Extracted data
- - -
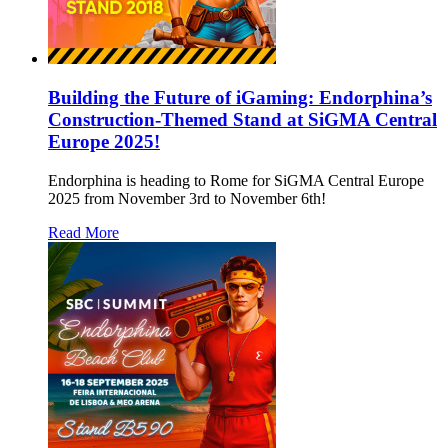
Building the Future of iGaming: Endorphina’s
Construction-Themed Stand at SiGMA Central
Europe 2025!
Endorphina is heading to Rome for SiGMA Central Europe
2025 from November 3rd to November 6th!
Read More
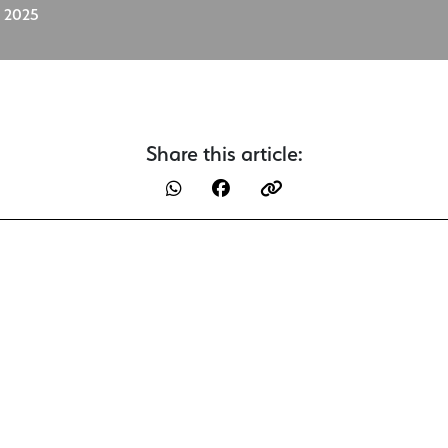
, 2025
Share this article:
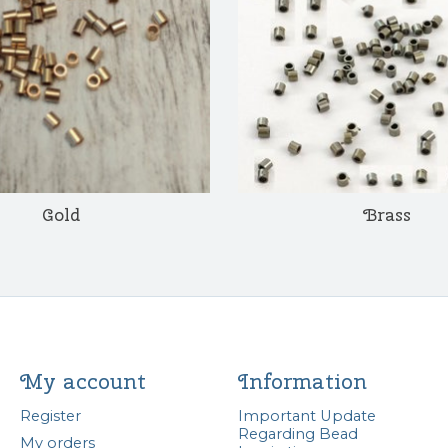
Gold
Brass
My account
Information
Register
Important Update
Regarding Bead
My orders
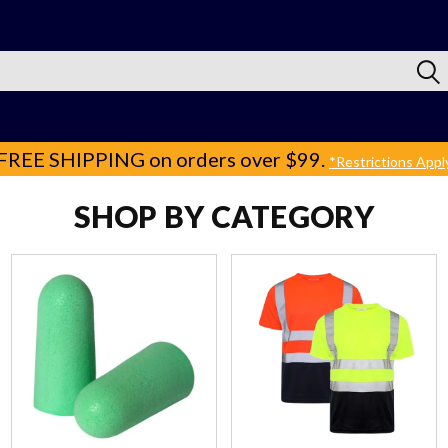
FREE SHIPPING
on orders over $99.
*Restrictions Appl
SHOP BY CATEGORY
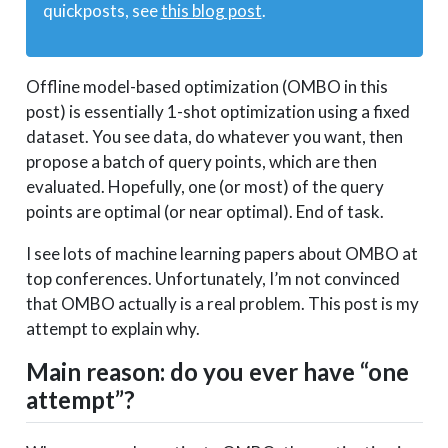
quickposts, see
this blog post
.
Offline model-based optimization (OMBO in this
post) is essentially 1-shot optimization using a fixed
dataset. You see data, do whatever you want, then
propose a batch of query points, which are then
evaluated. Hopefully, one (or most) of the query
points are optimal (or near optimal). End of task.
I see lots of machine learning papers about OMBO at
top conferences. Unfortunately, I’m not convinced
that OMBO actually is a real problem. This post is my
attempt to explain why.
Main reason: do you ever have “one
attempt”?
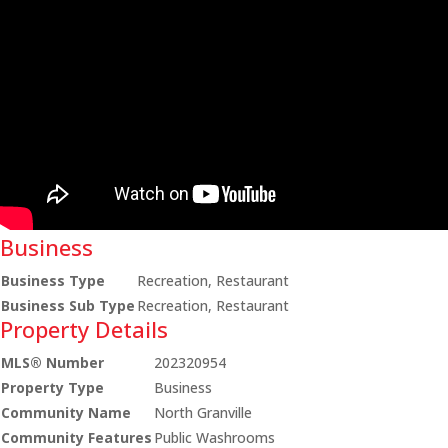
Business
Business Type
Recreation, Restaurant
Business Sub Type
Recreation, Restaurant
Property Details
MLS® Number
202320954
Property Type
Business
Community Name
North Granville
Community Features
Public Washrooms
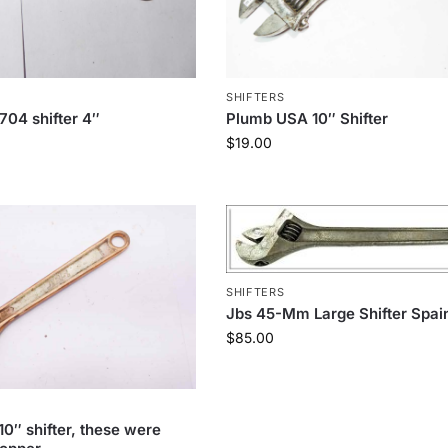
SHIFTERS
704 shifter 4″
Plumb USA 10″ Shifter
$
19.00
SHIFTERS
Jbs 45-Mm Large Shifter Spai
$
85.00
10″ shifter, these were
- - -
Convert the stretch of the data from the line containing "quickposts, see" through the line containing "points are optimal" into a Markdown table with the columns "Row" and "Line," giving each non-blank line its own numbered row.

Reply |
| Row | Line |
|---|---|
| 1 | quickposts, see |
| 2 | this blog post |
| 3 | . |
| 4 | Offline model-based optimization (OMBO in this |
| 5 | post) is essentially 1-shot optimization using a fixed |
| 6 | dataset. You see data, do whatever you want, then |
| 7 | propose a batch of query points, which are then |
| 8 | evaluated. Hopefully, one (or most) of the query |
| 9 | points are optimal (or near optimal). End of task. |